(PROVIDED TEXT begins)

If the Company mails a Fundamental Change Repurchase Right Notice to the Holders of the Notes as a result of a Fundamental Change in connection with the Merger, the Holders of the Notes should read the related Fundamental Change Company Notice and any other related documentation when it becomes available because it will contain important information. Those documents will be available for free from the Company and on the SEC’s website at www.sec.gov.

Notice of Supplemental Indenture

Prior to or at the effective time of the Merger, the Company intends to enter into a Second Supplemental Indenture with respect to the Indenture and the First Supplemental Indenture. The Second Supplemental Indenture will be entered into by the Company pursuant to Sections 8.02(c) and 8.02(h) of the First Supplemental Indenture. Pursuant to the terms of the Second Supplemental Indenture, the right to convert each $1,000 principal amount of the Notes will be changed into a right to convert such principal amount of Notes into an amount of cash equal to the Applicable Conversion Rate in effect on the Conversion Date, multiplied by the Merger Consideration.

(PROVIDED TEXT ends)
(GIVEN DATA begins)

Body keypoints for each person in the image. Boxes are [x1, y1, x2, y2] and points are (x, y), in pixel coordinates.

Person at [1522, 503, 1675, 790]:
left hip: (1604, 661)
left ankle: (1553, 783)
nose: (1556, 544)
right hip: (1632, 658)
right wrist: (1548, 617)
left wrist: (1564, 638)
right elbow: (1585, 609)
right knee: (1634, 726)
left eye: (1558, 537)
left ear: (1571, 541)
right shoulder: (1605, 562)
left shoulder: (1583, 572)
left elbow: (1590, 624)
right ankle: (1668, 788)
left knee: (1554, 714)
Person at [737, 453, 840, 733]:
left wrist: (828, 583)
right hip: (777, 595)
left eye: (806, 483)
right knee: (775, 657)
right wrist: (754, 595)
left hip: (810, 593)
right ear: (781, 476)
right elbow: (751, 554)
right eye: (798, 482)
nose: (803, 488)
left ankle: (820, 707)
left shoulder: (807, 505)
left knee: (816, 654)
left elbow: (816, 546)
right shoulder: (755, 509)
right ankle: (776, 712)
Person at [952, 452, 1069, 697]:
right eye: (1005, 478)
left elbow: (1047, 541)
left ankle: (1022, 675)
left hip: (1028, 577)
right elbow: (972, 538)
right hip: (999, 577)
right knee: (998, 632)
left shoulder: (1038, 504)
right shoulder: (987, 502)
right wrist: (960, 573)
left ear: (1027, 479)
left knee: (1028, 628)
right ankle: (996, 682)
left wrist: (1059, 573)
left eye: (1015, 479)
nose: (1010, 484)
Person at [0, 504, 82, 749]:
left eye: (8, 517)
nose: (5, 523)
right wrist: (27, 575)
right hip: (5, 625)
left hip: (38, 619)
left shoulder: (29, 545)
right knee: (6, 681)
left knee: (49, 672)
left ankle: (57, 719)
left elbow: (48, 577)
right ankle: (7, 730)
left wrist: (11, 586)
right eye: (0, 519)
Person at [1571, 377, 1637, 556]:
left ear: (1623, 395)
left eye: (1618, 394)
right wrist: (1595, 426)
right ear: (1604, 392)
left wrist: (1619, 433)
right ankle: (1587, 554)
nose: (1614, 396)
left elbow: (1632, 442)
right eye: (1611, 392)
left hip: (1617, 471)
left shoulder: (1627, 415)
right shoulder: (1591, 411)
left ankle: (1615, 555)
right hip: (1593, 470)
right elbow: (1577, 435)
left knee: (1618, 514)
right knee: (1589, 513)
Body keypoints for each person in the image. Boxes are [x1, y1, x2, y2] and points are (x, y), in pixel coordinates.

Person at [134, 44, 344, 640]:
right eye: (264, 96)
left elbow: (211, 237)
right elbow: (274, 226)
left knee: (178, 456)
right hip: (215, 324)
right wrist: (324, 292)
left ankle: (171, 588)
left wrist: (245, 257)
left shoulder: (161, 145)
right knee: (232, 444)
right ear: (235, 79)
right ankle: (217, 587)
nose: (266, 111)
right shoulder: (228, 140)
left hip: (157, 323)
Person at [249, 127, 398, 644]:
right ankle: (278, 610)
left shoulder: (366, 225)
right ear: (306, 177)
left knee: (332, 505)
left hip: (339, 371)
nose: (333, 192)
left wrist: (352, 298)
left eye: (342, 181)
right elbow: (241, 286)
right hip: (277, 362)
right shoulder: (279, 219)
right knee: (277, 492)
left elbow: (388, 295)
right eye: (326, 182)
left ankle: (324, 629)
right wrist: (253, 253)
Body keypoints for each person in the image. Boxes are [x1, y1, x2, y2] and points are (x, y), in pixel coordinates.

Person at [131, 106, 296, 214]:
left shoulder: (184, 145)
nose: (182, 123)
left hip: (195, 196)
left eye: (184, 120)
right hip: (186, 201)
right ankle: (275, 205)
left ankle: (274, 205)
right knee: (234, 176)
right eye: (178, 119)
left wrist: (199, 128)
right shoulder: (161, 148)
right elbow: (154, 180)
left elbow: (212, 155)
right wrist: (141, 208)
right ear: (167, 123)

(GIVEN DATA ends)

**WHAT TO WORK ON**
- a) Answer these from the notice about the Notes and the Merger:
(i) Where can Holders get the Fundamental Change Company Notice and related documentation for free?
(ii) Under which sections of the First Supplemental Indenture will the Company enter into the Second Supplemental Indenture?
(iii) Under the Second Supplemental Indenture, what will each $1,000 principal amount of the Notes be convertible into?
- b) Extend the notice about the Notes and the Merger with a few more sentences in the same style.
The items stand apart from the notice about the Notes and the Merger and are separate material.

**RESULTS OF THE EXERCISE**
- a)
(i) From the Company and on the SEC's website at www.sec.gov.
(ii) Sections 8.02(c) and 8.02(h).
(iii) An amount of cash equal to the Applicable Conversion Rate in effect on the Conversion Date, multiplied by the Merger Consideration.

- b)
Additional Notices

The Company hereby notifies you that there can be no assurance that the Merger will be consummated on or about the dates indicated herein, or at all. However, in accordance with Section 10.01(b)(iii) of the First Supplemental Indenture, the Company is hereby providing notice to you of the Merger and as to the earliest anticipated effective date for the Merger. This notice also will constitute notice under Section 10.03(a) of the First Supplemental Indenture of the effective date of the anticipated Make-Whole Adjustment Event and will constitute notice under any other section of the Indenture, to the extent notice is required under such section and this notice satisfies such requirements.

If you have any questions, please contact the Company’s Information Agent, Okapi Partners LLC, at the contact information below.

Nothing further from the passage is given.